PENNY verweist in der Mitteilung auf das eigene Markthallen-Konzept, das Frische, Markenprodukte und Eigenmarken zu niedrigeren Preisen verbinden soll. Der Bereichsvorstand Stefan Görgens sagt dazu: „Sobald die Freigabe erteilt wird, modernisieren wir die neuen Märkte auf unser Markthallen-Konzept.“ Hinter dieser Formulierung steht ein Trend, der den Discount seit Jahren prägt. Discounter treten nicht mehr nur über niedrige Preise an, sondern versuchen, mit Backwaren, Obst und Gemüse, Frischetheken ähnlicher Warenpräsentation und klarer Ladenführung näher an klassische Supermärkte heranzurücken.
Für die betroffenen Kommunen kann die Unterscheidung zwischen REWE und PENNY dennoch relevant sein. Ein Vollsortimenter erfüllt andere Erwartungen als ein Discounter, etwa bei Bio-Produkten, regionalen Herstellern oder Bedienungsangeboten. Die angekündigte Modernisierung dürfte deshalb nicht überall gleich wahrgenommen werden. Gerade in kleineren Orten kann der Betreiberwechsel darüber entscheiden, ob ein Markt weiter als umfassender Nahversorger gilt oder stärker als preisorientierte Einkaufsstätte.
Die kartellrechtliche Prüfung entscheidet über Tempo und Umfang
Noch ist offen, ob die Übernahme vollständig wie geplant umgesetzt werden kann. Die kartellrechtliche Prüfung durch das Bundeskartellamt ist bei solchen Transaktionen mehr als ein formaler Schritt. Die Behörde untersucht, ob sich durch den Zusammenschluss in einzelnen regionalen Märkten eine zu starke Stellung ergibt. Gerade im Lebensmittelhandel kommt es dabei weniger auf bundesweite Marktanteile an als auf lokale Einkaufsmöglichkeiten und die Wettbewerbssituation im unmittelbaren Umfeld.

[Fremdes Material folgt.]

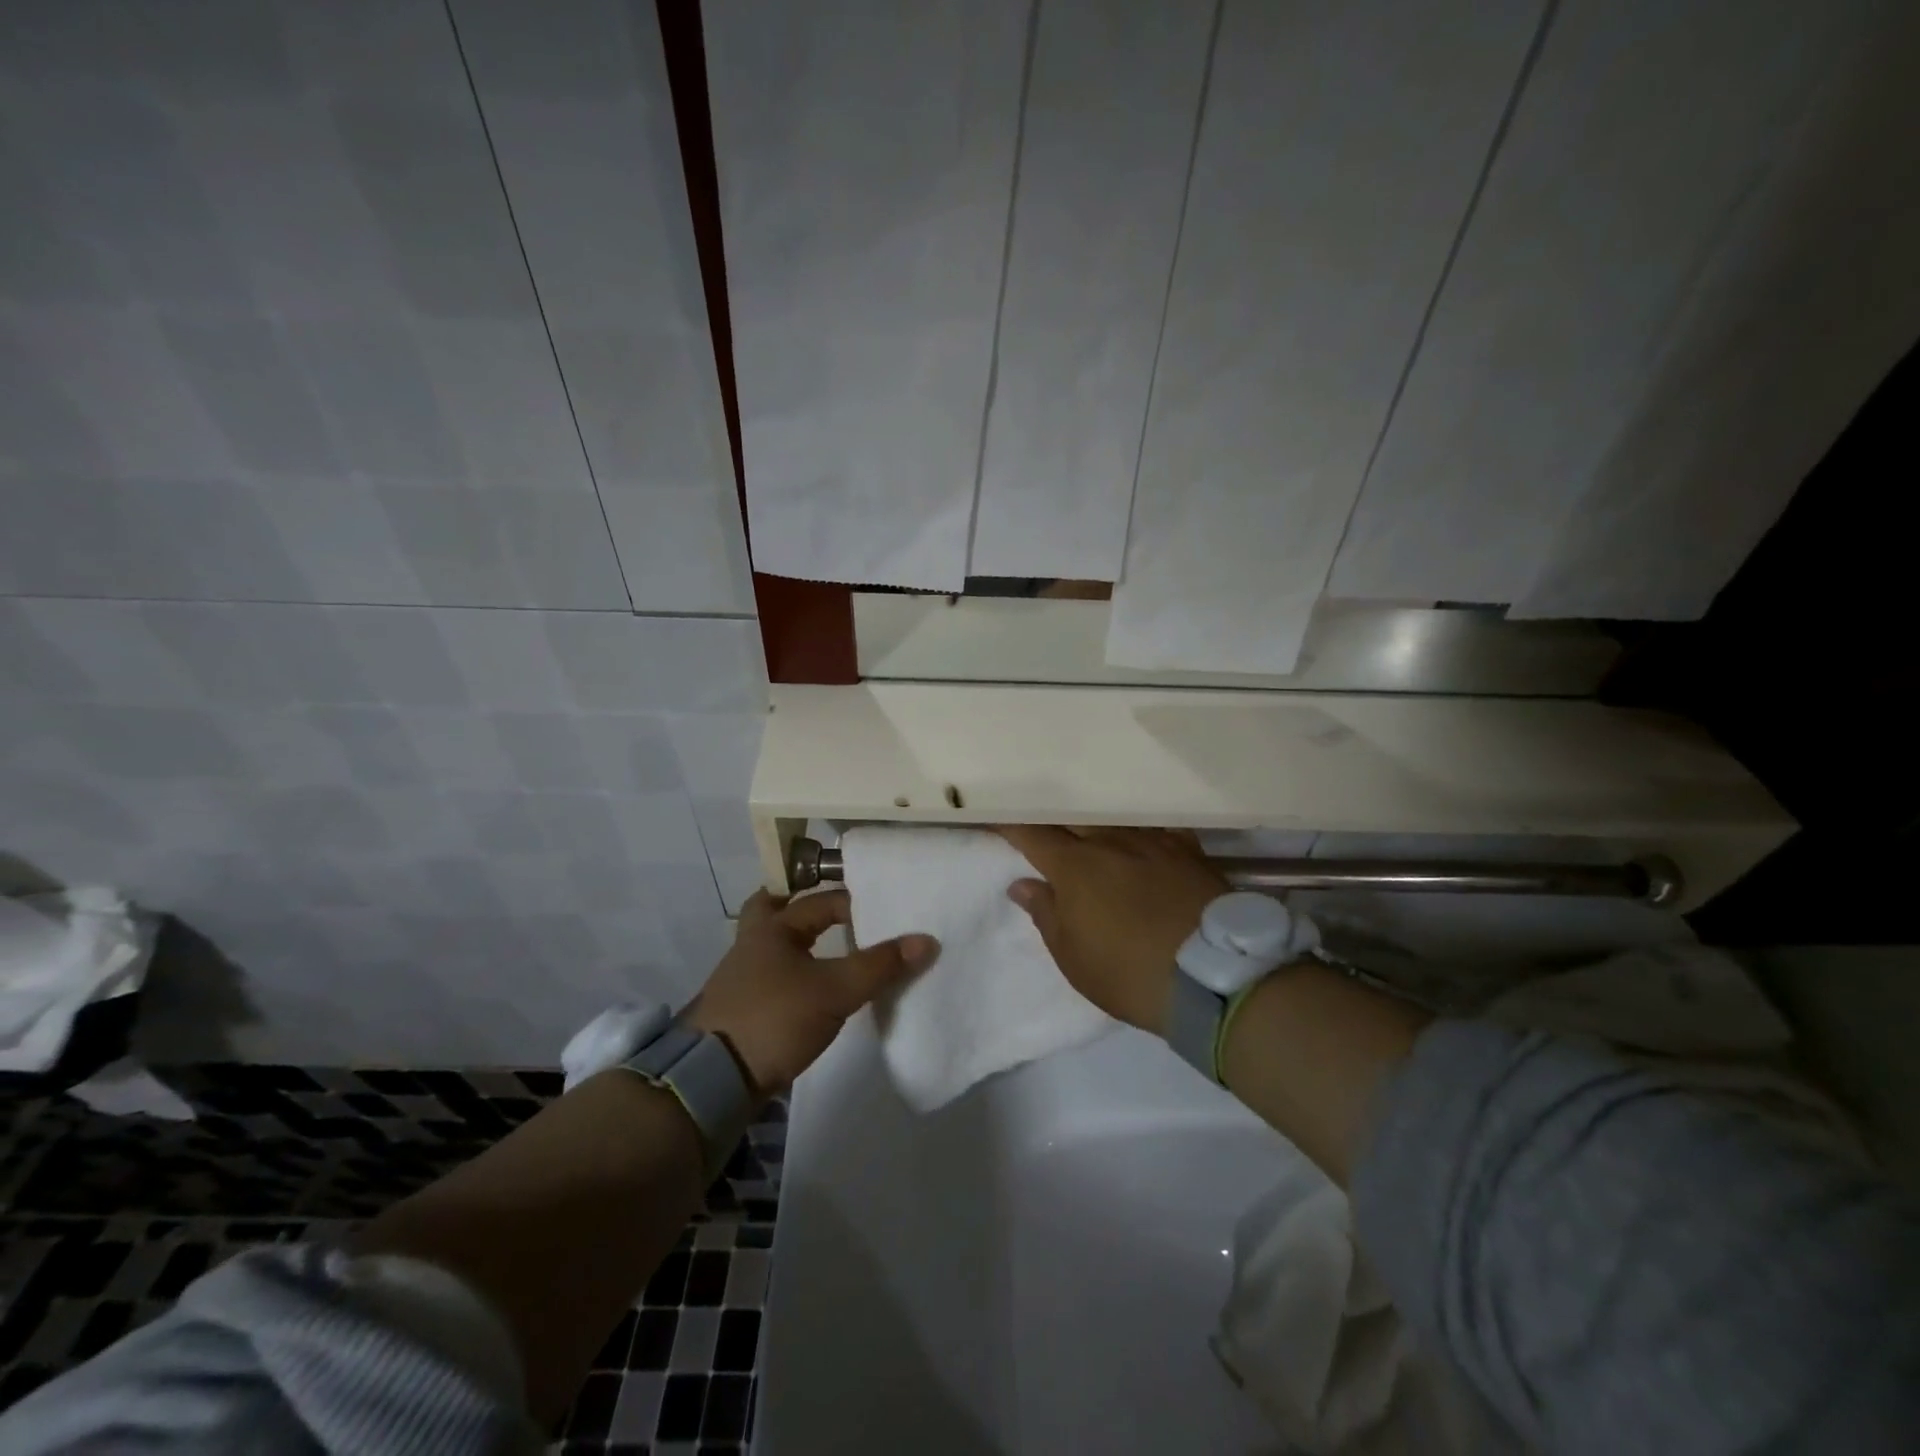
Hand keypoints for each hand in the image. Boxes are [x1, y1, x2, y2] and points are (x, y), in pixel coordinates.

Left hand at [685, 889, 937, 1094]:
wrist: (713, 1079)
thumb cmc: (774, 1017)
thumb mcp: (835, 990)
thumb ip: (880, 965)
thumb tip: (927, 940)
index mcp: (772, 927)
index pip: (821, 901)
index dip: (856, 904)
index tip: (885, 916)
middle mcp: (752, 943)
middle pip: (775, 908)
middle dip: (803, 906)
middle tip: (839, 912)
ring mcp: (742, 978)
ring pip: (775, 945)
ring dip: (801, 943)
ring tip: (836, 950)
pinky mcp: (742, 1009)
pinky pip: (774, 976)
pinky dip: (796, 973)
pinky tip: (816, 989)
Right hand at [996, 826, 1226, 1035]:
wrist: (1213, 976)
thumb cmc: (1128, 972)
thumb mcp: (1073, 957)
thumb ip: (1045, 914)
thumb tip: (1022, 884)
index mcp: (1075, 866)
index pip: (1032, 834)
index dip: (1010, 826)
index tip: (997, 821)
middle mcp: (1111, 841)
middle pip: (1072, 819)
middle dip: (1053, 823)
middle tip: (1044, 831)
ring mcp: (1153, 841)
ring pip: (1115, 820)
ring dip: (1097, 826)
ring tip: (1093, 833)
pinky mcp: (1189, 850)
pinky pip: (1158, 829)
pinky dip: (1143, 833)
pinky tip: (1145, 841)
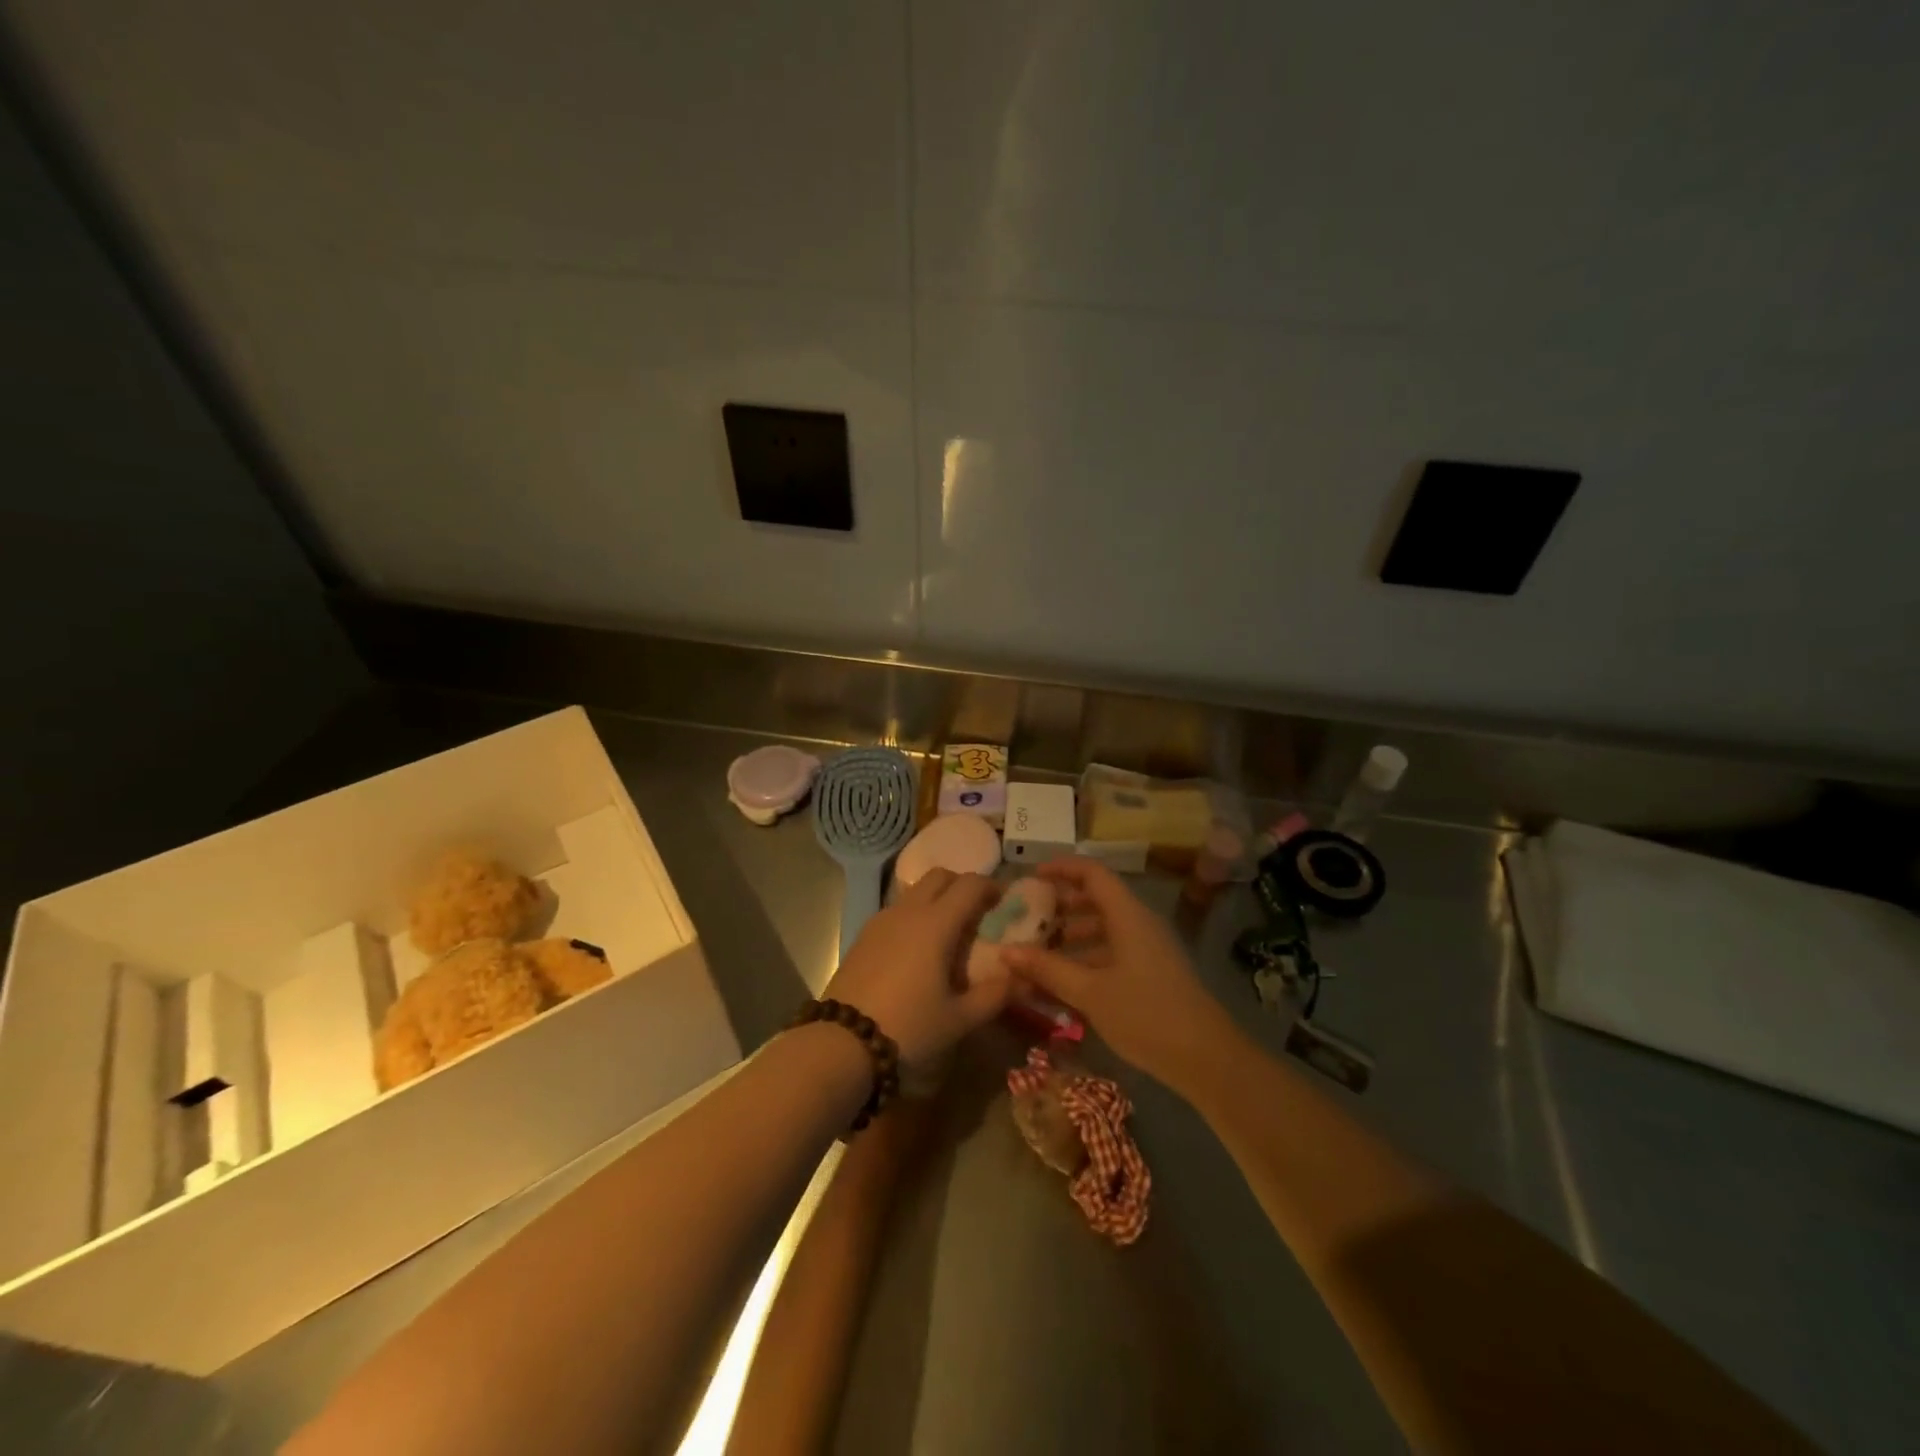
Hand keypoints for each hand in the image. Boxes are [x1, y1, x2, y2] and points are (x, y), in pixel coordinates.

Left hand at [828, 869, 1007, 1072]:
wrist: (843, 1041)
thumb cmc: (909, 1027)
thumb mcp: (960, 1018)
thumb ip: (996, 995)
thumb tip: (1024, 978)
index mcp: (937, 923)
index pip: (970, 884)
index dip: (991, 887)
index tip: (1005, 903)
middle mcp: (909, 910)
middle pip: (940, 876)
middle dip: (962, 885)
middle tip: (977, 913)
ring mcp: (882, 920)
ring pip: (915, 891)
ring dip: (937, 898)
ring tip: (948, 933)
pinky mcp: (864, 934)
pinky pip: (897, 910)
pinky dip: (915, 914)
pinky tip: (918, 950)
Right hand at [1000, 857, 1234, 1091]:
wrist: (1206, 1059)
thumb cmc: (1145, 1015)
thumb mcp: (1089, 992)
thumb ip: (1047, 969)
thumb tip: (1006, 951)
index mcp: (1127, 915)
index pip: (1092, 873)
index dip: (1061, 869)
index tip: (1031, 877)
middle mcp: (1139, 923)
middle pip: (1096, 900)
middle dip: (1061, 907)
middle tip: (1028, 919)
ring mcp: (1148, 949)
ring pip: (1104, 929)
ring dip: (1071, 937)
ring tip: (1038, 954)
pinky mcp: (1152, 973)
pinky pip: (1113, 953)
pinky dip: (1086, 959)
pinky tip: (1063, 984)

Nach der Vertragsunterzeichnung soll die Anmeldung beim Bundeskartellamt zügig erfolgen. Erst nach einer Freigabe könnten REWE Group, PENNY und die Genossenschaft Migros Zürich die Übergabe der Standorte vorbereiten. Für die Beschäftigten ist diese Phase besonders wichtig, weil nach Angaben der Unternehmen allen Mitarbeitenden der betroffenen Märkte ein Angebot gemacht werden soll. Tarifbindung und Beschäftigungsperspektiven werden in der öffentlichen Bewertung des Vorhabens daher eine wichtige Rolle spielen.
Für die Branche ist die Transaktion ein weiteres Signal, dass Handelsunternehmen ihre Netze gezielt verdichten, statt nur auf großflächige Expansion zu setzen. Gute Standorte sind knapp, Genehmigungen für neue Märkte dauern oft lange und Verbraucher erwarten zugleich kurze Wege. Wenn bestehende Tegut Märkte in das System von REWE und PENNY übergehen, könnte das für einzelne Regionen eine stabilere Einkaufsinfrastruktur bringen. Es würde aber auch die Konzentration im Markt weiter erhöhen, was die Prüfung durch die Wettbewerbshüter politisch und wirtschaftlich relevant macht.